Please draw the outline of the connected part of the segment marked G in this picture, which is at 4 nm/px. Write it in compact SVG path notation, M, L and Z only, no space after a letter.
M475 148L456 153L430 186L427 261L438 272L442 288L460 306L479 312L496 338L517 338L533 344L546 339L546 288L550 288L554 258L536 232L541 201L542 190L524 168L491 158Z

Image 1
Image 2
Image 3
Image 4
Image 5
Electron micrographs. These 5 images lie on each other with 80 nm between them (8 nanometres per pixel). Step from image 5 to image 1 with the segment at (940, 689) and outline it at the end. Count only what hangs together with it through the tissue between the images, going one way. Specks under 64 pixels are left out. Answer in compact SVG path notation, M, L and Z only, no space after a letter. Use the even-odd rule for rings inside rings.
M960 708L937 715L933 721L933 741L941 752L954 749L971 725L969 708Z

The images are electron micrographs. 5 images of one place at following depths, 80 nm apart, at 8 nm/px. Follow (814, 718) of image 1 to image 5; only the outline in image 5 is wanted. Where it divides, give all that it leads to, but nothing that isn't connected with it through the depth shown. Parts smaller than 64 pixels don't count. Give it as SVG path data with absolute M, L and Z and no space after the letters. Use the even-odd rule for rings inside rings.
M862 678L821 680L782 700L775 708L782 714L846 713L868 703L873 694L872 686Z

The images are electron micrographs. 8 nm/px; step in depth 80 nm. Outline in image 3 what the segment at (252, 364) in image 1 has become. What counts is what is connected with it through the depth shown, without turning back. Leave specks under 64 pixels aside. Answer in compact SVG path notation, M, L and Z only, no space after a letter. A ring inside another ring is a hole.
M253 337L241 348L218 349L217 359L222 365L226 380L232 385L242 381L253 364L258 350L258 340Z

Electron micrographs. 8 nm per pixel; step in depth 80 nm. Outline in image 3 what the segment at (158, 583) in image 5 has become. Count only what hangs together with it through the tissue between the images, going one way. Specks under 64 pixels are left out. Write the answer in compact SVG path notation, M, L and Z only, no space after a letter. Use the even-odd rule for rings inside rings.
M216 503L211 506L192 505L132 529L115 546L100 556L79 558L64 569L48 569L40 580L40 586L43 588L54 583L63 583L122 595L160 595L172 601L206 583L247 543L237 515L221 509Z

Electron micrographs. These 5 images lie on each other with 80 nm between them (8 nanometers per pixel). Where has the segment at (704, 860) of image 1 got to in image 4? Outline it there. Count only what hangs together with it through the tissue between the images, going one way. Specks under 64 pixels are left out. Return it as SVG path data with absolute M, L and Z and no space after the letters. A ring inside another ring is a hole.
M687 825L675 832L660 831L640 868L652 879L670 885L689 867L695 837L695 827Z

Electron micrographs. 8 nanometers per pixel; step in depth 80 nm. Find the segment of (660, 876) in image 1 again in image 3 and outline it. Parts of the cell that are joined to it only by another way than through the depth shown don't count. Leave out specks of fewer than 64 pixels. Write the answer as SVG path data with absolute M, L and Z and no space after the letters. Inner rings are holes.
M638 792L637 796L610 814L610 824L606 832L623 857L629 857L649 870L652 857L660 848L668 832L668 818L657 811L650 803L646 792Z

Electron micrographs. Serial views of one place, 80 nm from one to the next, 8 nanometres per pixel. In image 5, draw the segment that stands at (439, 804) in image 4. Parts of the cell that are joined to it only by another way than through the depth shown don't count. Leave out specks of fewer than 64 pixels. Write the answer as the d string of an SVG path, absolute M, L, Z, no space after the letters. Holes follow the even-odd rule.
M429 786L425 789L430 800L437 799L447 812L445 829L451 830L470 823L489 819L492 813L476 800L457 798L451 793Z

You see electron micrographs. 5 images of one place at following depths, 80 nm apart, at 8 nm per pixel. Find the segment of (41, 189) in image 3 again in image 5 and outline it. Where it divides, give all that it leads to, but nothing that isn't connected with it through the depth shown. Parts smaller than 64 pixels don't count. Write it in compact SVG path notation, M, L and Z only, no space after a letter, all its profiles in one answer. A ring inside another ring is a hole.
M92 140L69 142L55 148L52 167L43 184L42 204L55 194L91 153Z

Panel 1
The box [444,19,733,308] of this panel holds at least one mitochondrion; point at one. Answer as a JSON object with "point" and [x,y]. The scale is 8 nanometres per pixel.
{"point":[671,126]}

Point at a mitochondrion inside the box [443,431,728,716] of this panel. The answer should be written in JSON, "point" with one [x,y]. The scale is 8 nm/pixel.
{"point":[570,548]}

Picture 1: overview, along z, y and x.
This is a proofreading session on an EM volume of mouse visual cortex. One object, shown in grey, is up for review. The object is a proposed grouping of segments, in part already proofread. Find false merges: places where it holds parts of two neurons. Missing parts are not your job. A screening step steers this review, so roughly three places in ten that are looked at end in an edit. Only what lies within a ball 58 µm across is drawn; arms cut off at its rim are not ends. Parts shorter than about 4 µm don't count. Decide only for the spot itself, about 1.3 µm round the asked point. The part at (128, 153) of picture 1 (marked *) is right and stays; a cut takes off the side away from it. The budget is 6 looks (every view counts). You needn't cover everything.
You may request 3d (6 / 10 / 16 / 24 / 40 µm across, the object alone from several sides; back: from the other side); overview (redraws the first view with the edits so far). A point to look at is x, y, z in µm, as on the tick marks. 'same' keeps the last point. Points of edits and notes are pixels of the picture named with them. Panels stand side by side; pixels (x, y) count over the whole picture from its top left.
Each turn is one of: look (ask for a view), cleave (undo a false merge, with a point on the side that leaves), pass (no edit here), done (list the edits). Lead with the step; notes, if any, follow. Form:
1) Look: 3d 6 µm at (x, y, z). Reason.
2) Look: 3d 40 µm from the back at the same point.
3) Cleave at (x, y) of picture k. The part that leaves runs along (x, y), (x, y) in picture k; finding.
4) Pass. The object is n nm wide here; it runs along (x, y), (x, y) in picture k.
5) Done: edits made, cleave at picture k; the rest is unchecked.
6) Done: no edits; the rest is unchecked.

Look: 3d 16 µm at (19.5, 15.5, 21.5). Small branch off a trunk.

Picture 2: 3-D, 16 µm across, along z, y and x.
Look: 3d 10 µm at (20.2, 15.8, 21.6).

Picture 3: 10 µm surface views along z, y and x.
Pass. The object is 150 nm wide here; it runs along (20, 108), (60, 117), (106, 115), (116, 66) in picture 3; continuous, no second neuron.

▬▬▬

- [YOUR INSTRUCTIONS]
Your answer must be the lines from the one holding "5) Done: edits" to the end of the listing above, exactly as written and nothing else.

- [RESPONSE TO THIS TASK]
5) Done: edits made, cleave at picture k; the rest is unchecked.
6) Done: no edits; the rest is unchecked.

Look: 3d 16 µm at (19.5, 15.5, 21.5). Small branch off a trunk.

Picture 2: 3-D, 16 µm across, along z, y and x.
Look: 3d 10 µm at (20.2, 15.8, 21.6).

Picture 3: 10 µm surface views along z, y and x.
Pass. The object is 150 nm wide here; it runs along (20, 108), (60, 117), (106, 115), (116, 66) in picture 3; continuous, no second neuron.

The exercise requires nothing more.